Insulin-Like Growth Factor I Induces Preferential Degradation of Insulin Receptor Substrate-2 through the Phosphatidylinositol 3-Kinase Pathway in Human Neuroblastoma Cells

• Published in: Endocrinology (Philadelphia) Vol. 146; no. 12; pp. 5350 - 5357
• Main Authors: Kim, Bhumsoo, van Golen, Cynthia M, Feldman, Eva L
• Format: Journal Article
• Language: English
• Published: Bethesda, MD Endocrine Society 01.12.2005
• Subjects: Biological and medical sciences; Cell Line, Tumor; Enzyme Activation; Fundamental and applied biological sciences. Psychology; Humans; Insulin Receptor Substrate Proteins; Insulin-Like Growth Factor I - pharmacology; Intracellular Signaling Peptides and Proteins; Medical sciences; Neuroblastoma - metabolism; Neuroblastoma - pathology; Neurology; Phosphatidylinositol 3-Kinases - metabolism; Phosphoproteins - metabolism; Phosphorylation - drug effects; Proteasome Endopeptidase Complex - metabolism; Proto-Oncogene Proteins c-akt - metabolism; Receptor, IGF Type 1 - metabolism; Tumors of the nervous system. Phacomatoses; Vertebrates: endocrinology; Human; Nervous system diseases; Enzyme; Transferases; Insulin receptor substrate protein 2; Malignant tumor; Neuroblastoma; Phosphatidylinositol 3-kinase; Autonomic neuropathy; Insulin like growth factor 1; 1-Phosphatidylinositol 3-kinase
• ISSN: 0013-7227; 1945-7170
• DOI: 10.1210/en.2005-0356

Insulin receptor substrate (IRS) signaling is regulated through serine/threonine phosphorylation, with subsequent IRS degradation. This study examines the differences in IRS-1 and IRS-2 degradation in human neuroblastoma cells. SH-EP cells are glial-like, express low levels of the type I IGF-I receptor (IGF-IR) and IRS-2 and high levels of IRS-1. SH-SY5Y cells are neuroblast-like, with high levels of IGF-IR and IRS-2 but virtually no IRS-1. When stimulated with IGF-I, IRS-1 expression remains constant in SH-EP cells; however, IRS-2 in SH-SY5Y cells shows time- and concentration-dependent degradation, which requires IGF-IR activation.
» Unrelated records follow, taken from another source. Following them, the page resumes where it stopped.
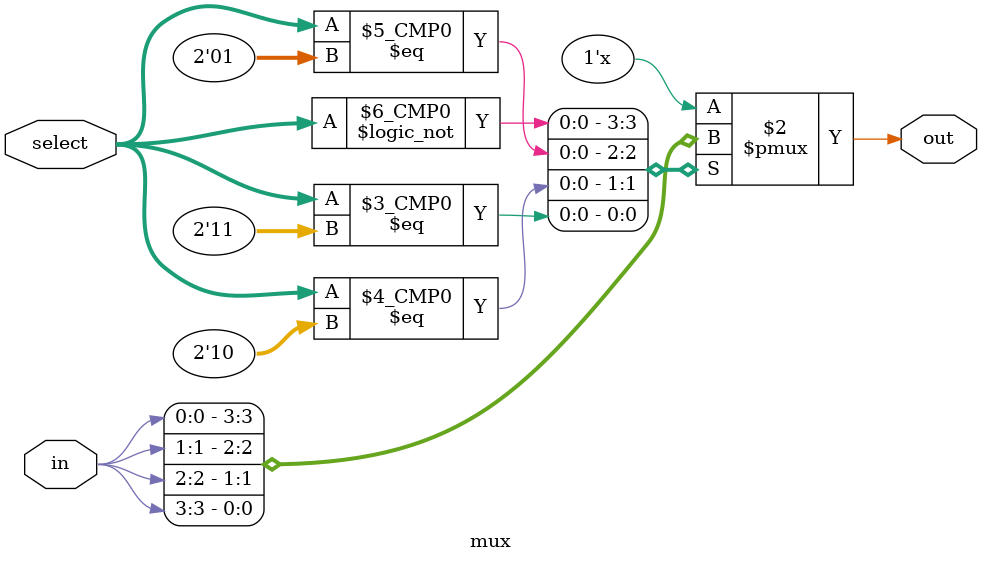
<source format=v>
`timescale 1ns / 1ps
module mux(  in,select,out    );

	input [3:0] in; 
	output out; 
	input [1:0] select; 
	
	reg out; 
	
	always @(select) 

		begin
	 
			case(select) 
			
				2'b00: 
						out=in[0];
	 
				2'b01: 
						out=in[1];
			
				2'b10: 
						out=in[2];
	  
				2'b11: 
						out=in[3];
			endcase
	 
 		end

endmodule




</source>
SH-EP cells transfected with IRS-2 and SH-SY5Y cells transfected with IRS-1 show that only IRS-2 is degraded by IGF-I treatment. When SH-EP cells are transfected with IGF-IR or suppressor of cytokine signaling, IRS-1 is degraded by IGF-I treatment. IRS-1 and -2 degradation are almost completely blocked by phosphatidylinositol 3-kinase inhibitors and partially by proteasome inhibitors. In summary, 1) IRS-2 is more sensitive to IGF-I-mediated degradation; 2) IRS degradation is mediated by phosphatidylinositol 3-kinase and proteasome sensitive pathways; and 3) high levels of IGF-IR, and possibly the subsequent increase in Akt phosphorylation, are required for efficient IRS degradation.